→ **INFORMATION SHOWN**
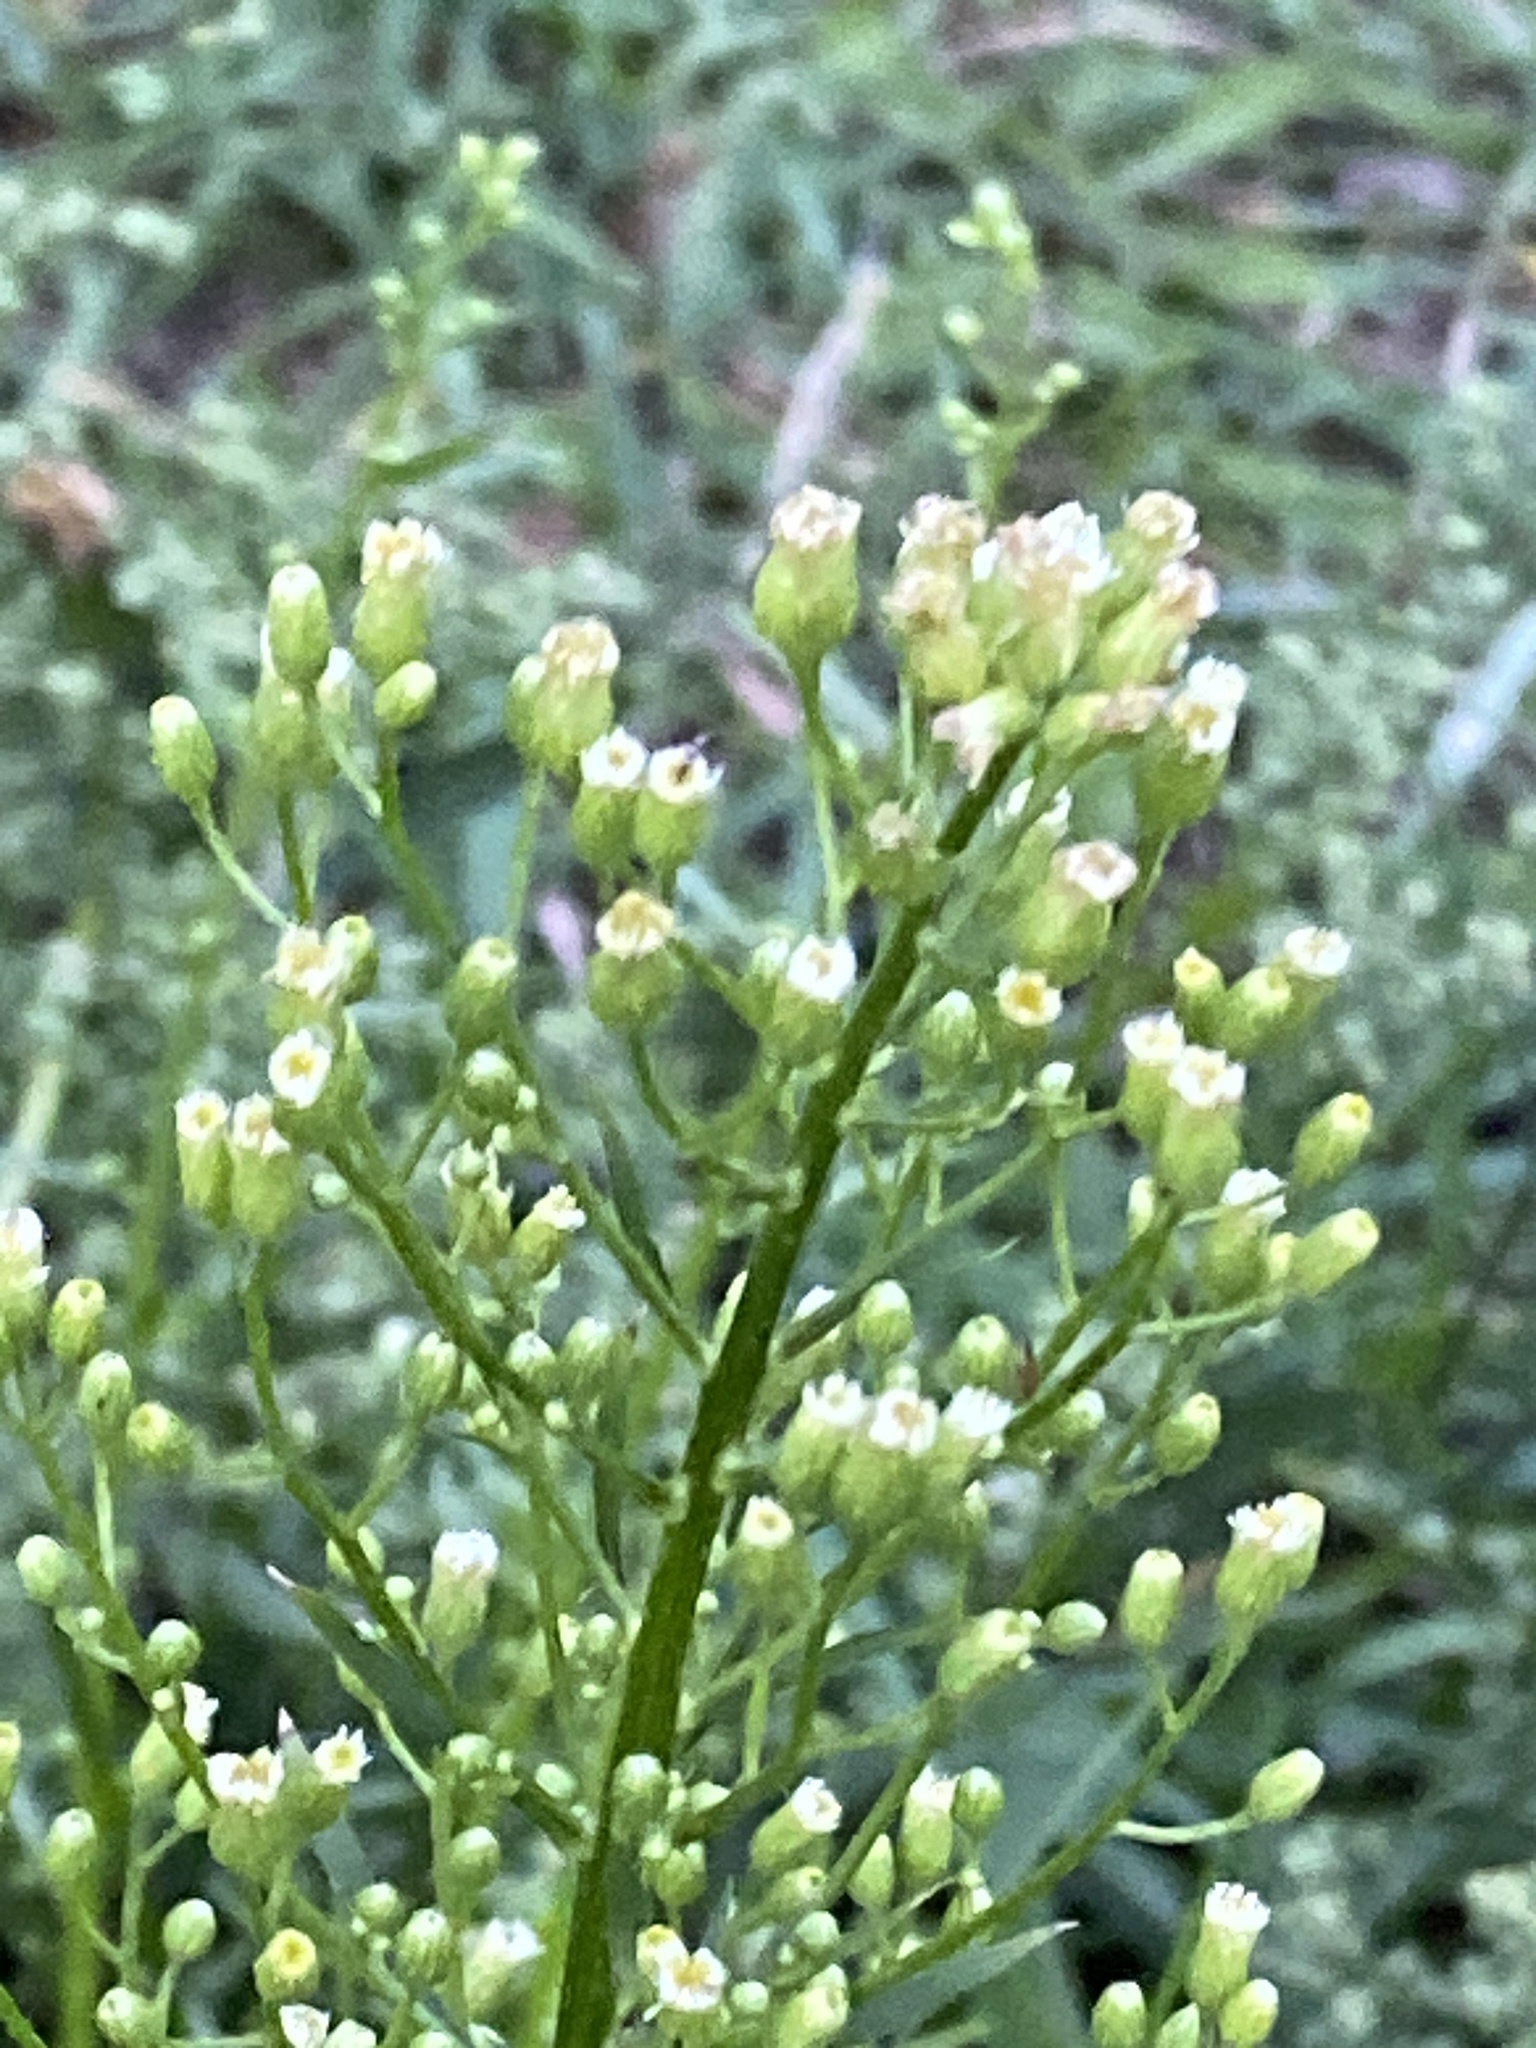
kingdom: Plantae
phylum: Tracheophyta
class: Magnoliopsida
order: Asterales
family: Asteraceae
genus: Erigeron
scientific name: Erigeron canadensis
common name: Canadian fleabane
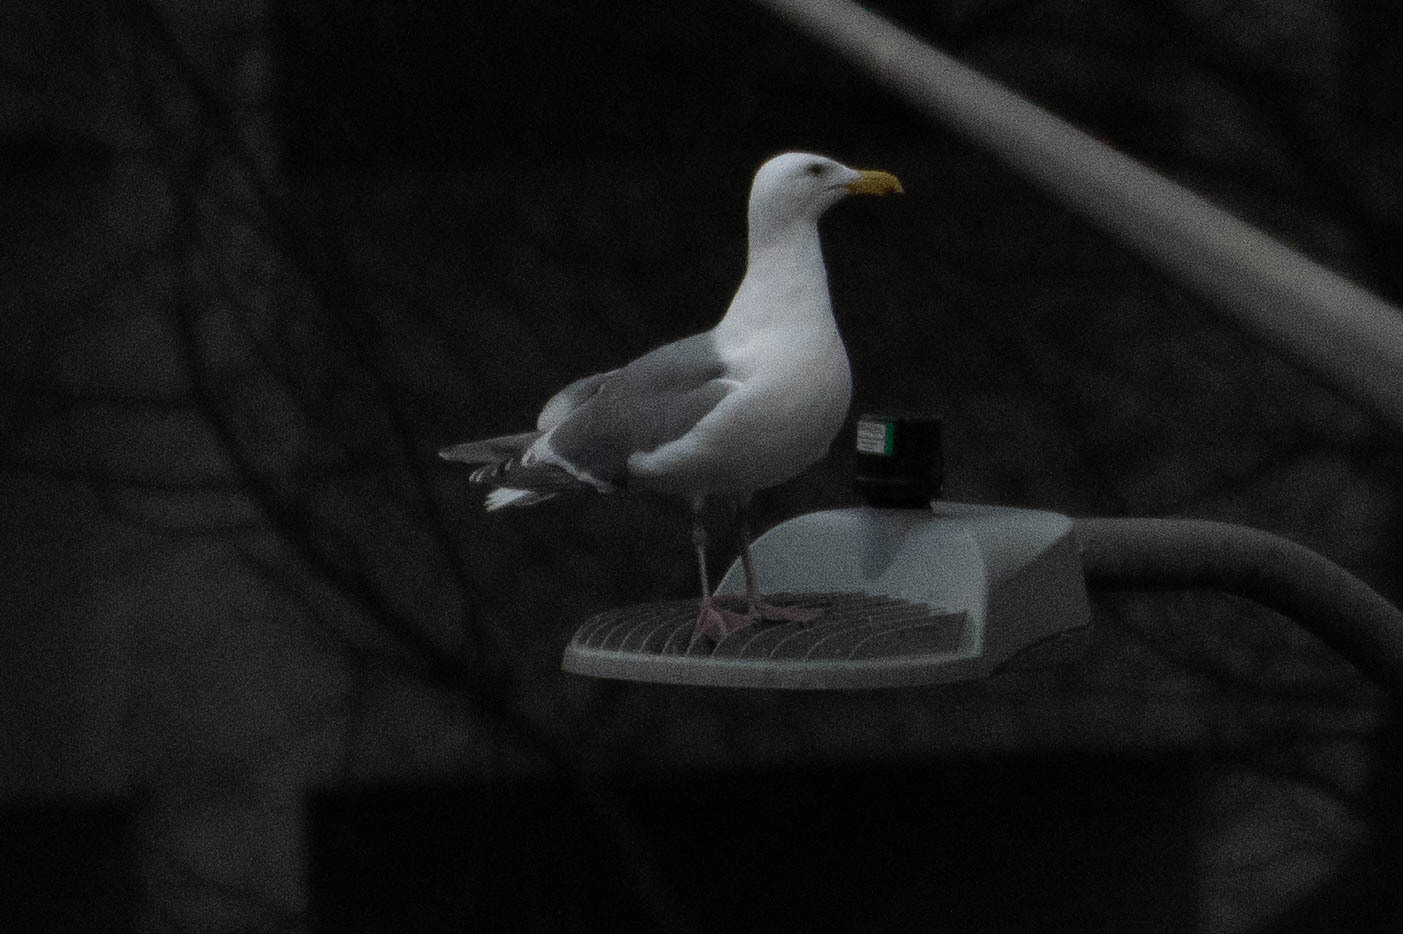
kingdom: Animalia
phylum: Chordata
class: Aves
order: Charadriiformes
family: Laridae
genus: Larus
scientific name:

→ **PROBLEM REQUIREMENTS**
Turn the lines of all the records above into one numbered list, omitting blank lines and leaving the pictures out.

→ **TASK RESPONSE**
1. kingdom: Plantae
2. phylum: Tracheophyta
3. class: Magnoliopsida
4. order: Asterales
5. family: Asteraceae
6. genus: Erigeron
7. scientific name: Erigeron canadensis
8. common name: Canadian fleabane
9. kingdom: Animalia
10. phylum: Chordata
11. class: Aves
12. order: Charadriiformes
13. family: Laridae
14. genus: Larus
15. scientific name:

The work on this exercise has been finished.